WHAT YOU HAVE TO DO:
This exercise requires an exact output of the listing, images omitted.

DATA EXTRACT:
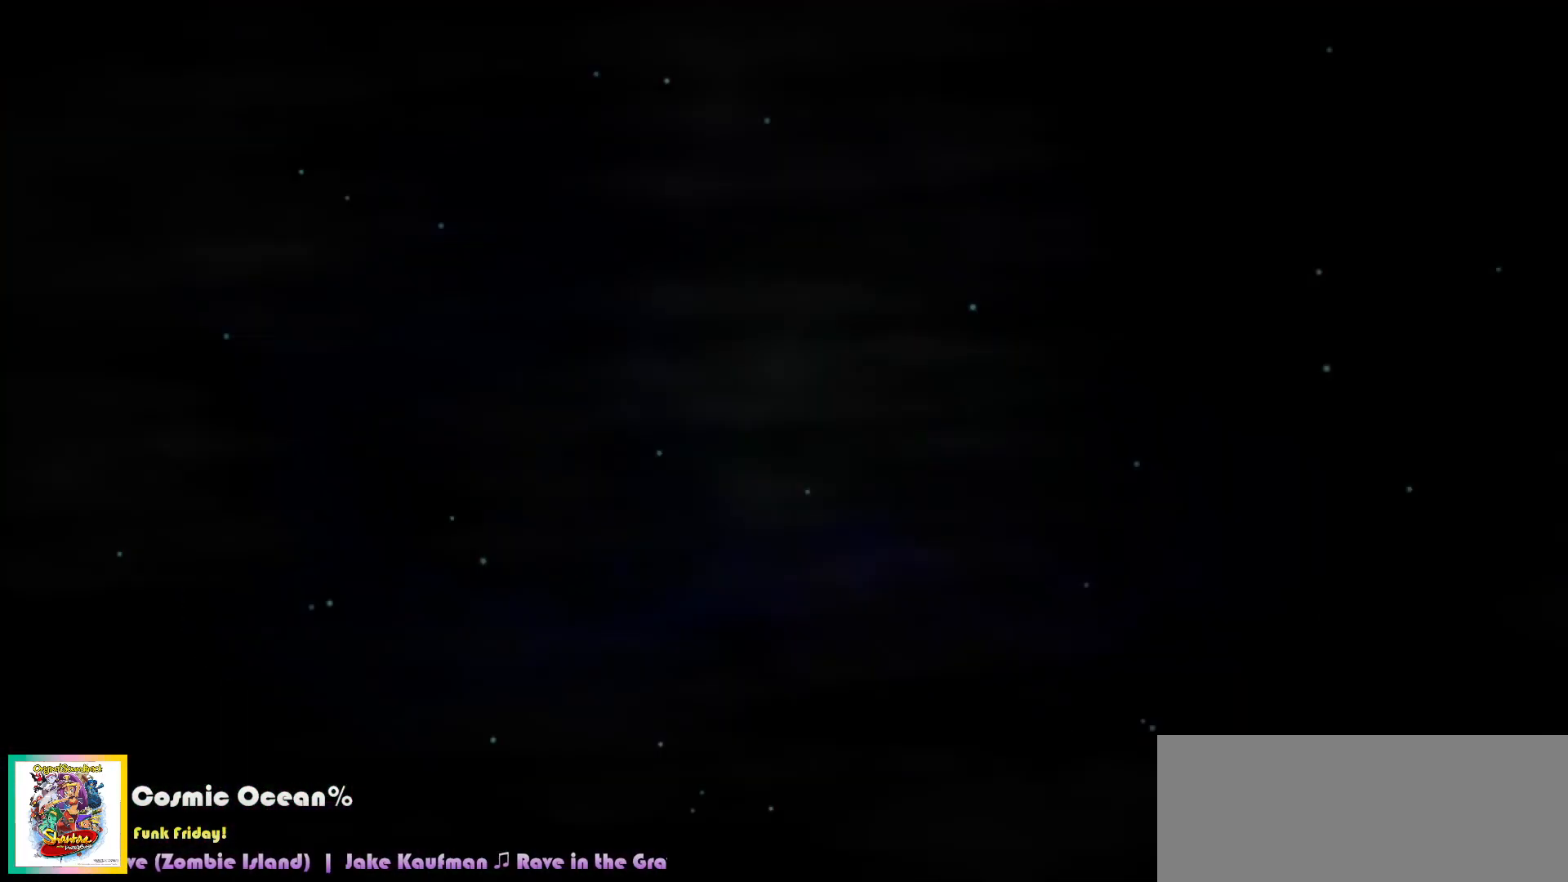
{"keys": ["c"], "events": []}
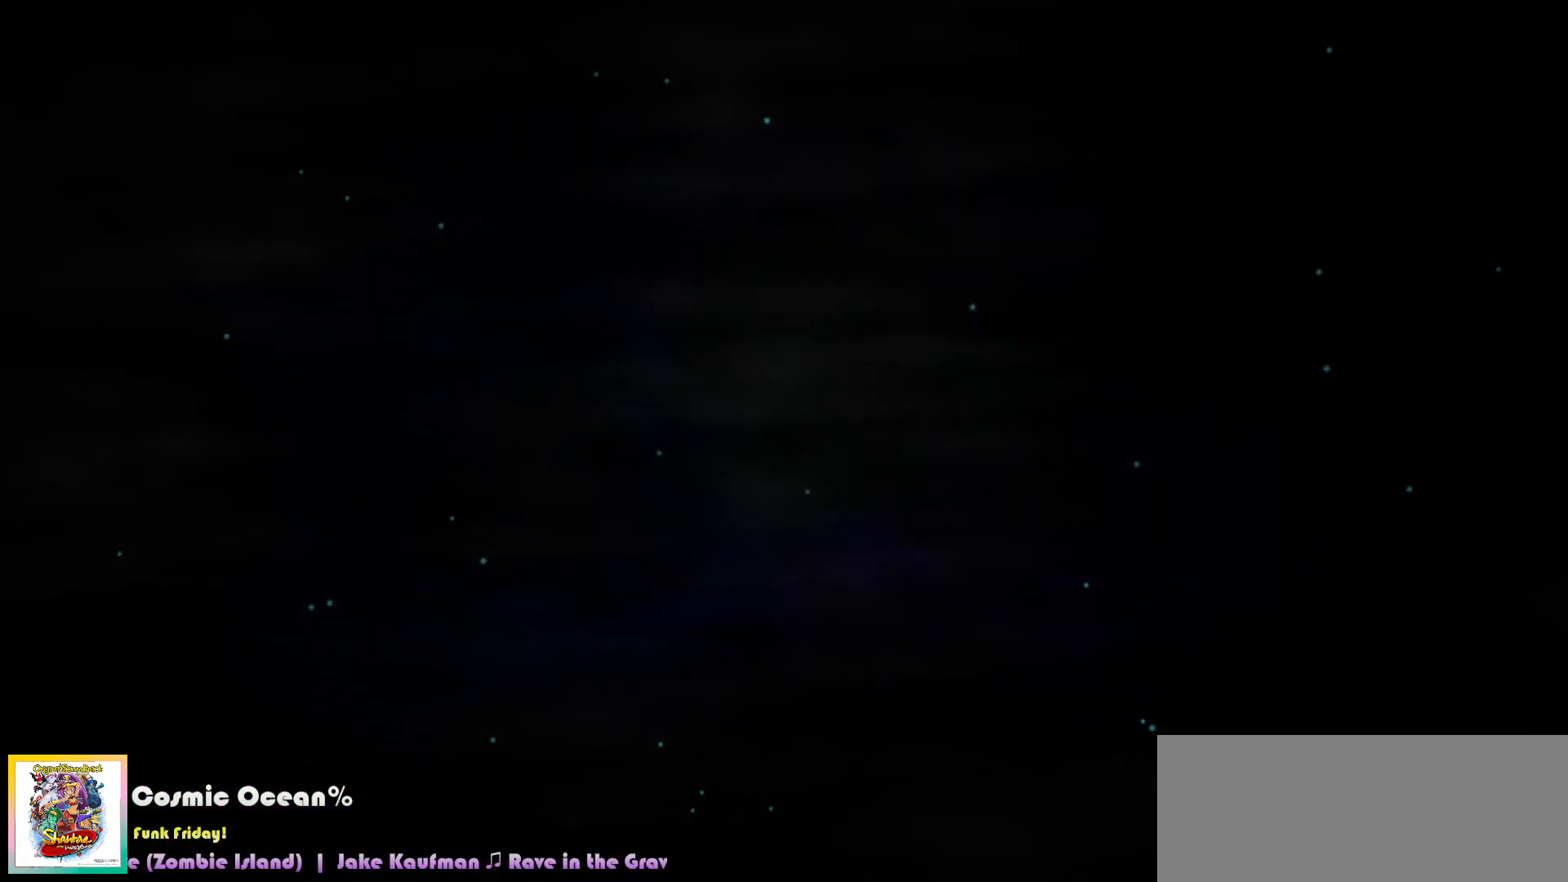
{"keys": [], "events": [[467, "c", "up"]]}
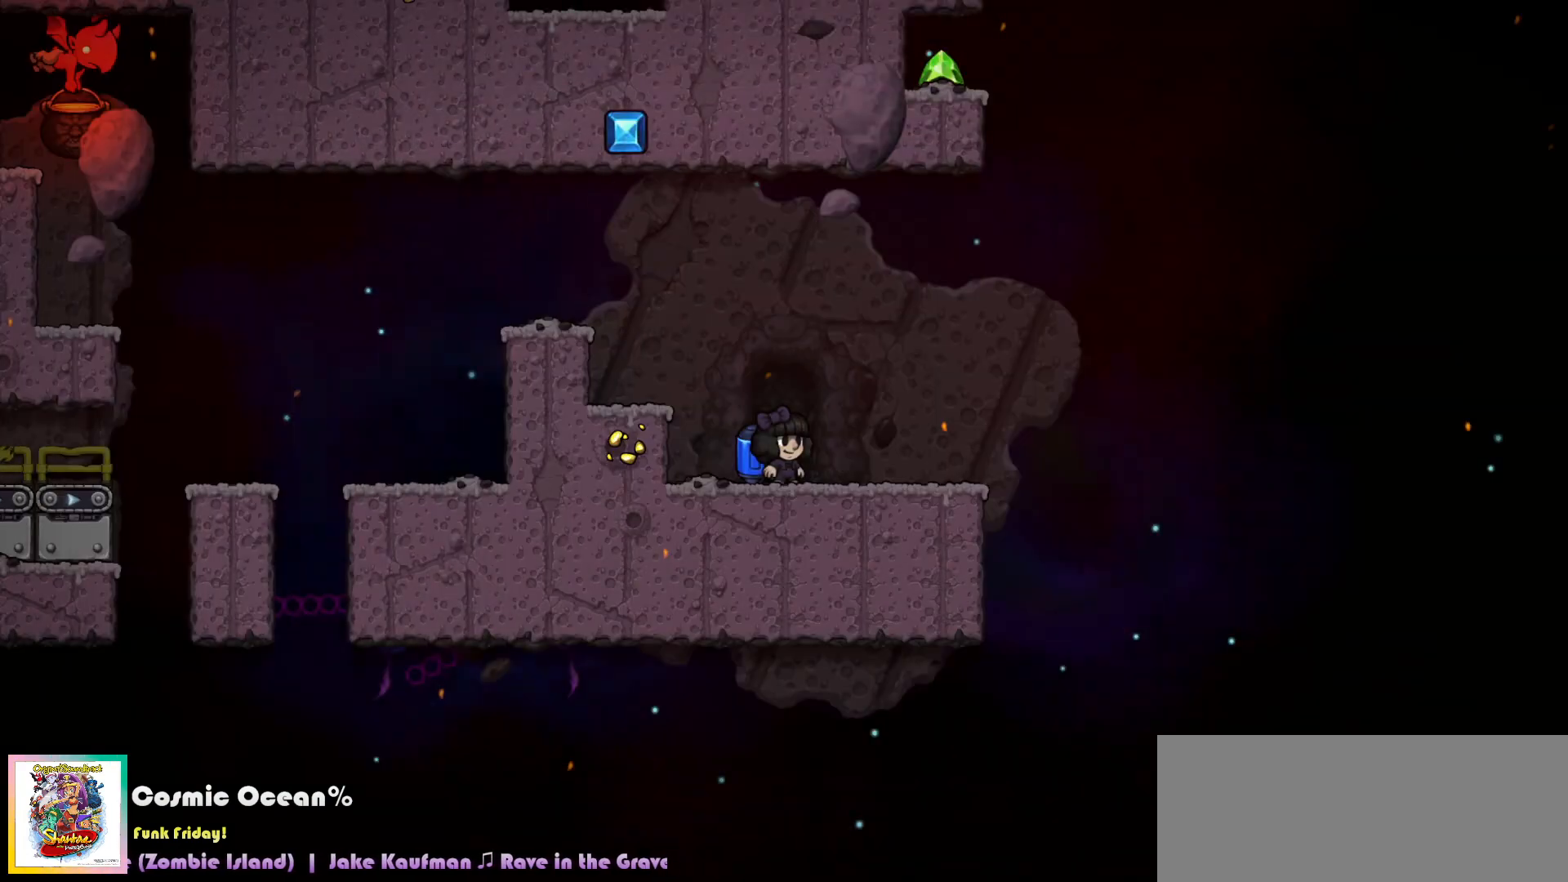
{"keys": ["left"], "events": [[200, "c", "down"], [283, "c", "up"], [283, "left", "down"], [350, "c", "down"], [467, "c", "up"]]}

EXERCISE RESPONSE:
{"keys": ["c"], "events": []}
{"keys": [], "events": [[467, "c", "up"]]}
{"keys": ["left"], "events": [[200, "c", "down"], [283, "c", "up"], [283, "left", "down"], [350, "c", "down"], [467, "c", "up"]]}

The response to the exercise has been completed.